New research suggests that people who arrive at hospital emergency departments with acute heart failure should have their blood sugar levels checked on arrival. This simple and inexpensive measure could identify patients at high risk of early death, further hospitalisations, or the development of more health problems, such as diabetes.
Results of a large study published online in the European Heart Journal, show that even if someone arrives at hospital with no prior diagnosis of diabetes and with blood sugar levels within a range that could be considered as ‘normal’, if their levels are above 6.1 mmol/L they are at higher risk of developing diabetes and early death.

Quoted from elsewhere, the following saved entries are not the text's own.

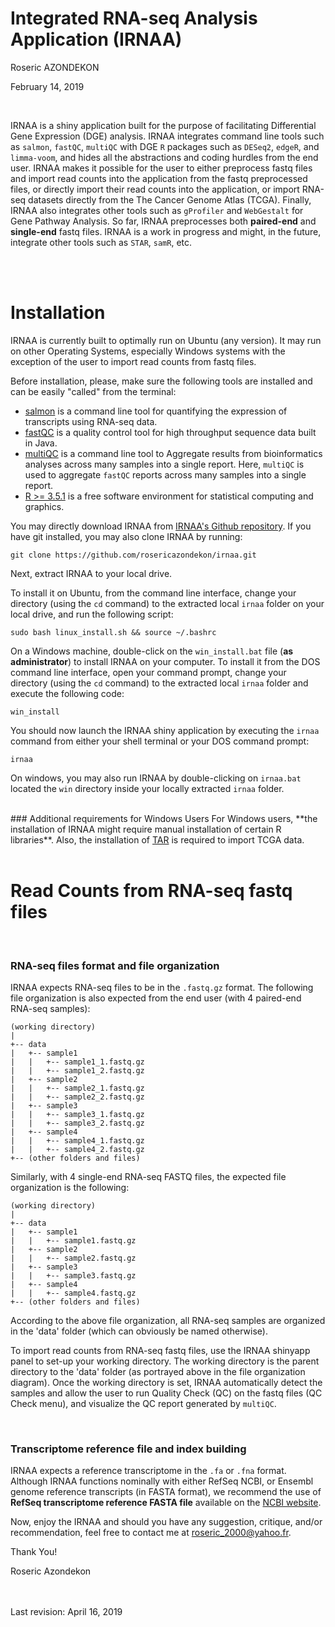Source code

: Integrated RNA-seq Analysis Application (IRNAA)
================
Roseric AZONDEKON

February 14, 2019

<br/>

IRNAA is a shiny application built for the purpose of facilitating Differential Gene Expression (DGE) analysis. IRNAA integrates command line tools such as `salmon`, `fastQC`, `multiQC` with DGE `R` packages such as `DESeq2`, `edgeR`, and `limma-voom`, and hides all the abstractions and coding hurdles from the end user. IRNAA makes it possible for the user to either preprocess fastq files and import read counts into the application from the fastq preprocessed files, or directly import their read counts into the application, or import RNA-seq datasets directly from the The Cancer Genome Atlas (TCGA). Finally, IRNAA also integrates other tools such as `gProfiler` and `WebGestalt` for Gene Pathway Analysis. So far, IRNAA preprocesses both **paired-end** and **single-end** fastq files. IRNAA is a work in progress and might, in the future, integrate other tools such as `STAR`, `samR`, etc.

<br/>
<br/>

# Installation
IRNAA is currently built to optimally run on Ubuntu (any version). It may run on other Operating Systems, especially Windows systems with the exception of the user to import read counts from fastq files.

Before installation, please, make sure the following tools are installed and can be easily "called" from the terminal:

- <a href="https://combine-lab.github.io/salmon/" target="_blank">salmon</a> is a command line tool for quantifying the expression of transcripts using RNA-seq data.
- <a href="https://www.bioinformatics.babraham.ac.uk/projects/fastqc/" target="_blank">fastQC</a> is a quality control tool for high throughput sequence data built in Java.
- <a href="https://multiqc.info/" target="_blank">multiQC</a> is a command line tool to Aggregate results from bioinformatics analyses across many samples into a single report. Here, `multiQC` is used to aggregate `fastQC` reports across many samples into a single report.
- <a href="https://www.r-project.org/" target="_blank">R >= 3.5.1</a> is a free software environment for statistical computing and graphics.

You may directly download IRNAA from <a href="http://www.github.com/rosericazondekon/irnaa" target="_blank">IRNAA's Github repository</a>. If you have git installed, you may also clone IRNAA by running:

```shell
git clone https://github.com/rosericazondekon/irnaa.git
```

Next, extract IRNAA to your local drive. 

To install it on Ubuntu, from the command line interface, change your directory (using the `cd` command) to the extracted local `irnaa` folder on your local drive, and run the following script:

```shell
sudo bash linux_install.sh && source ~/.bashrc
```

On a Windows machine, double-click on the `win_install.bat` file (**as administrator**) to install IRNAA on your computer. To install it from the DOS command line interface, open your command prompt, change your directory (using the `cd` command) to the extracted local `irnaa` folder and execute the following code:

```batch
win_install
```

You should now launch the IRNAA shiny application by executing the `irnaa` command from either your shell terminal or your DOS command prompt:

```shell
irnaa
```

On windows, you may also run IRNAA by double-clicking on `irnaa.bat` located the `win` directory inside your locally extracted `irnaa` folder.

<br/>
### Additional requirements for Windows Users
For Windows users, **the installation of IRNAA might require manual installation of certain R libraries**. Also, the installation of <a href="http://gnuwin32.sourceforge.net/downlinks/tar-bin.php" target="_blank">TAR</a> is required to import TCGA data.

<br/>
<br/>

# Read Counts from RNA-seq fastq files

<br/>

### RNA-seq files format and file organization

IRNAA expects RNA-seq files to be in the `.fastq.gz` format. The following file organization is also expected from the end user (with 4 paired-end RNA-seq samples):

```
(working directory)
|
+-- data
|   +-- sample1
|   |   +-- sample1_1.fastq.gz
|   |   +-- sample1_2.fastq.gz
|   +-- sample2
|   |   +-- sample2_1.fastq.gz
|   |   +-- sample2_2.fastq.gz
|   +-- sample3
|   |   +-- sample3_1.fastq.gz
|   |   +-- sample3_2.fastq.gz
|   +-- sample4
|   |   +-- sample4_1.fastq.gz
|   |   +-- sample4_2.fastq.gz
+-- (other folders and files)
```

Similarly, with 4 single-end RNA-seq FASTQ files, the expected file organization is the following:

```
(working directory)
|
+-- data
|   +-- sample1
|   |   +-- sample1.fastq.gz
|   +-- sample2
|   |   +-- sample2.fastq.gz
|   +-- sample3
|   |   +-- sample3.fastq.gz
|   +-- sample4
|   |   +-- sample4.fastq.gz
+-- (other folders and files)
```

According to the above file organization, all RNA-seq samples are organized in the 'data' folder (which can obviously be named otherwise).

To import read counts from RNA-seq fastq files, use the IRNAA shinyapp panel to set-up your working directory. The working directory is the parent directory to the 'data' folder (as portrayed above in the file organization diagram). Once the working directory is set, IRNAA automatically detect the samples and allow the user to run Quality Check (QC) on the fastq files (QC Check menu), and visualize the QC report generated by `multiQC`.

<br/>

### Transcriptome reference file and index building

IRNAA expects a reference transcriptome in the `.fa` or `.fna` format. Although IRNAA functions nominally with either RefSeq NCBI, or Ensembl genome reference transcripts (in FASTA format), we recommend the use of **RefSeq transcriptome reference FASTA file** available on the <a href="https://www.ncbi.nlm.nih.gov/genome" target="_blank">NCBI website</a>.



Now, enjoy the IRNAA and should you have any suggestion, critique, and/or recommendation, feel free to contact me at <roseric_2000@yahoo.fr>.

Thank You!

Roseric Azondekon

<br/>
<br/>
Last revision: April 16, 2019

Researchers from the Institute for Clinical Evaluative Sciences (ICES), the Peter Munk Cardiac Centre at the University Health Network, and the University of Toronto, Canada, analysed the outcomes for 16,524 people who arrived at hospital emergency departments in Ontario, Canada, with acute heart failure between 2004 and 2007. The patients were aged between 70-85 years old and 56% (9,275) of them did not have pre-existing diabetes. The researchers compared the outcomes of the patients against a reference group of patients whose blood glucose levels ranged between 3.96.1 mmol/L.
They found that patients without pre-existing diabetes had a risk of death within 30 days from any cause that was 26% higher than the reference group if their blood glucose levels were between 6.1-7.8 mmol/L, rising to 50% higher if their levels exceeded 11.1 mmol/L. Their risk of death from cardiovascular causes was 28% higher for levels between 6.1-7.8 mmol/L, rising to 64% higher for levels between 9.4-11.1 mmol/L. As their blood glucose levels rose, so did their risk of subsequently developing diabetes; for levels between 6.1-7.8 mmol/L, their risk of diabetes was 61% higher, and this rose by 14% for every 1 mmol/L increase in blood glucose. If their levels exceeded 11.1 mmol/L, their risk of diabetes was 261% higher.
Associate Professor of Medicine, Dr Douglas Lee, a senior scientist at the ICES, who led the research, said: “Although diabetes is a known risk factor for developing heart failure, this is the first time that it has been shown that heart failure predisposes people to developing diabetes.”